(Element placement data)
****
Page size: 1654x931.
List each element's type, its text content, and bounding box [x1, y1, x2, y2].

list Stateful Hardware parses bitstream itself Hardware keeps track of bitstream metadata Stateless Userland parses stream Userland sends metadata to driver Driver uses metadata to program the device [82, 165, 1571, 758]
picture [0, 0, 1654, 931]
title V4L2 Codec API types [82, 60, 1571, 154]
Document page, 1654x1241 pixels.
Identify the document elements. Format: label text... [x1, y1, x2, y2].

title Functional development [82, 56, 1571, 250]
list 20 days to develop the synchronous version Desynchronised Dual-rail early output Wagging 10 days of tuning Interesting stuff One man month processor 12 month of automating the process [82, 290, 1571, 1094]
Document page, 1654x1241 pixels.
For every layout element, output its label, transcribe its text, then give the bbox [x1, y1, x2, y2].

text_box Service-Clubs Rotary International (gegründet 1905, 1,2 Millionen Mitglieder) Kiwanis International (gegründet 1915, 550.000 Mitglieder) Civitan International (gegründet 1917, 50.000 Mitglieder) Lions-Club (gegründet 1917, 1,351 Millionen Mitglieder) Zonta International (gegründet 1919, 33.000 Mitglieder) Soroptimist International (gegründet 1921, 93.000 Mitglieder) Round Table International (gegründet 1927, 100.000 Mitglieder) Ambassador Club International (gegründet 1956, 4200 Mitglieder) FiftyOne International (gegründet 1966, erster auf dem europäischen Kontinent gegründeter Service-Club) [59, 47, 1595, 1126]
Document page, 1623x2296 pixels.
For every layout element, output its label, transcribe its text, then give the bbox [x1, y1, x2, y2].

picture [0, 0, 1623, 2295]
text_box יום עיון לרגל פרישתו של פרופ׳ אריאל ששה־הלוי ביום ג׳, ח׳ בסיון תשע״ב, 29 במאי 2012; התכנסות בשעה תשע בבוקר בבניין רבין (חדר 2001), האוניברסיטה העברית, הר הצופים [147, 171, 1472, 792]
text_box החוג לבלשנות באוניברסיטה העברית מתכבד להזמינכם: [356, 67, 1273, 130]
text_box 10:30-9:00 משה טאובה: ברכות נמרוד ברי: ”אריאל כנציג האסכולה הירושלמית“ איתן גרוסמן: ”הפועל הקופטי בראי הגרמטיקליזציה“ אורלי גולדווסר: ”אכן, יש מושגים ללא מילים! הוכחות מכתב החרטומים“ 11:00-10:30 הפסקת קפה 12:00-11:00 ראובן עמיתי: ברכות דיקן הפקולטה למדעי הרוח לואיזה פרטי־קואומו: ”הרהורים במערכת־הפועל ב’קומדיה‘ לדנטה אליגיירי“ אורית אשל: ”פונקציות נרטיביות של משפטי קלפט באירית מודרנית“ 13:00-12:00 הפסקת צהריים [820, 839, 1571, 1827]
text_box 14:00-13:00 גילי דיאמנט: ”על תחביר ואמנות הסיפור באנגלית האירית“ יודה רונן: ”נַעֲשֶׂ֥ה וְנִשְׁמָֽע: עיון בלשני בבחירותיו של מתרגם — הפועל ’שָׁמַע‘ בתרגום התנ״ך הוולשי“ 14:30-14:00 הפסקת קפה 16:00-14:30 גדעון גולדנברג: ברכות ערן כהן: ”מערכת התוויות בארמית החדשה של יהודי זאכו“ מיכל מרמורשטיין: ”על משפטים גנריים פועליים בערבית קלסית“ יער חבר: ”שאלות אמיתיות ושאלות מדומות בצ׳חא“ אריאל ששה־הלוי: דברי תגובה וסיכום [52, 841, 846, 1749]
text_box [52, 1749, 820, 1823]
****
Short exercise —
Return the entries from the start of the records through the line containing "text_box Service-Clubs Rotary", both ends included, reproducing each line verbatim.

Response for this exercise —
Page size: 1654x931.
List each element's type, its text content, and bounding box [x1, y1, x2, y2].

list Stateful Hardware parses bitstream itself Hardware keeps track of bitstream metadata Stateless Userland parses stream Userland sends metadata to driver Driver uses metadata to program the device [82, 165, 1571, 758]
picture [0, 0, 1654, 931]
title V4L2 Codec API types [82, 60, 1571, 154]
Document page, 1654x1241 pixels.
Identify the document elements. Format: label text... [x1, y1, x2, y2].

title Functional development [82, 56, 1571, 250]
list 20 days to develop the synchronous version Desynchronised Dual-rail early output Wagging 10 days of tuning Interesting stuff One man month processor 12 month of automating the process [82, 290, 1571, 1094]
Document page, 1654x1241 pixels.
For every layout element, output its label, transcribe its text, then give the bbox [x1, y1, x2, y2].

text_box Service-Clubs Rotary International (gegründet 1905, 1,2 Millionen Mitglieder) Kiwanis International (gegründet 1915, 550.000 Mitglieder) Civitan International (gegründet 1917, 50.000 Mitglieder) Lions-Club (gegründet 1917, 1,351 Millionen Mitglieder) Zonta International (gegründet 1919, 33.000 Mitglieder) Soroptimist International (gegründet 1921, 93.000 Mitglieder) Round Table International (gegründet 1927, 100.000 Mitglieder) Ambassador Club International (gegründet 1956, 4200 Mitglieder) FiftyOne International (gegründet 1966, erster auf dem europäischen Kontinent gegründeter Service-Club) [59, 47, 1595, 1126]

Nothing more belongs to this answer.